Below decks, the cabins were all cleared, the crew had checked them all, and the water in the ship had risen to C Deck. And as she played with her doll in the parlor of the stateroom, Alexis could still hear the band playing pretty music. And every now and then, she would hear footsteps, as crew members dashed past or someone from second class ran by, looking for the way to the first-class Boat Deck. And Alexis was beginning to wonder when they would all come back. She was tired of playing alone, and she hadn’t wanted to get in the lifeboat, but she was beginning to seriously miss her mommy and the others. But she knew that eventually, she’d be in for a scolding. They always scolded her when she ran away, especially Edwina.

She heard heavy footsteps then, and looked up, suddenly wondering if it was her father, or Charles, or even Phillip. But as she glanced up expectantly, a strange face appeared in the doorway. He looked shocked suddenly as he saw her. He was the last steward to leave the deck, and he had known long since that all of the B Deck cabins were empty. But he was checking them one last time before the water came up from C Deck and filled them. He was horrified to see the small child sitting there, playing with her dolly.

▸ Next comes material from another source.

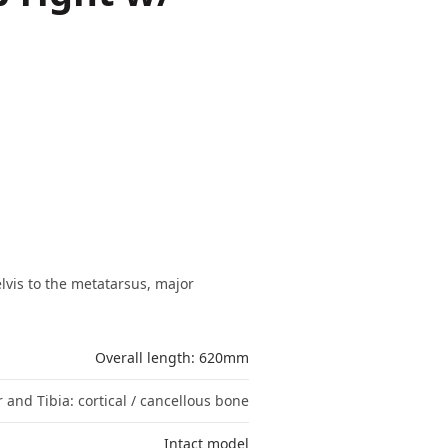
lvis to the metatarsus, major
Overall length: 620mm
 and Tibia: cortical / cancellous bone
Intact model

“Hey, there …” He took a rapid step toward her, as Alexis flew into the next room and started to close the door, but the heavyset steward with the full red beard was quicker than she was. “Just a minute, young lady, what are you doing here?” He wondered how she had escaped, and why no one had come looking for her. It seemed strange to him, and he wanted to get her up to the lifeboats quickly. “Come on …” She had no hat, and no coat. She had abandoned them in her cabin
when she’d come back to the stateroom to play with the doll she called “Mrs. Thomas.”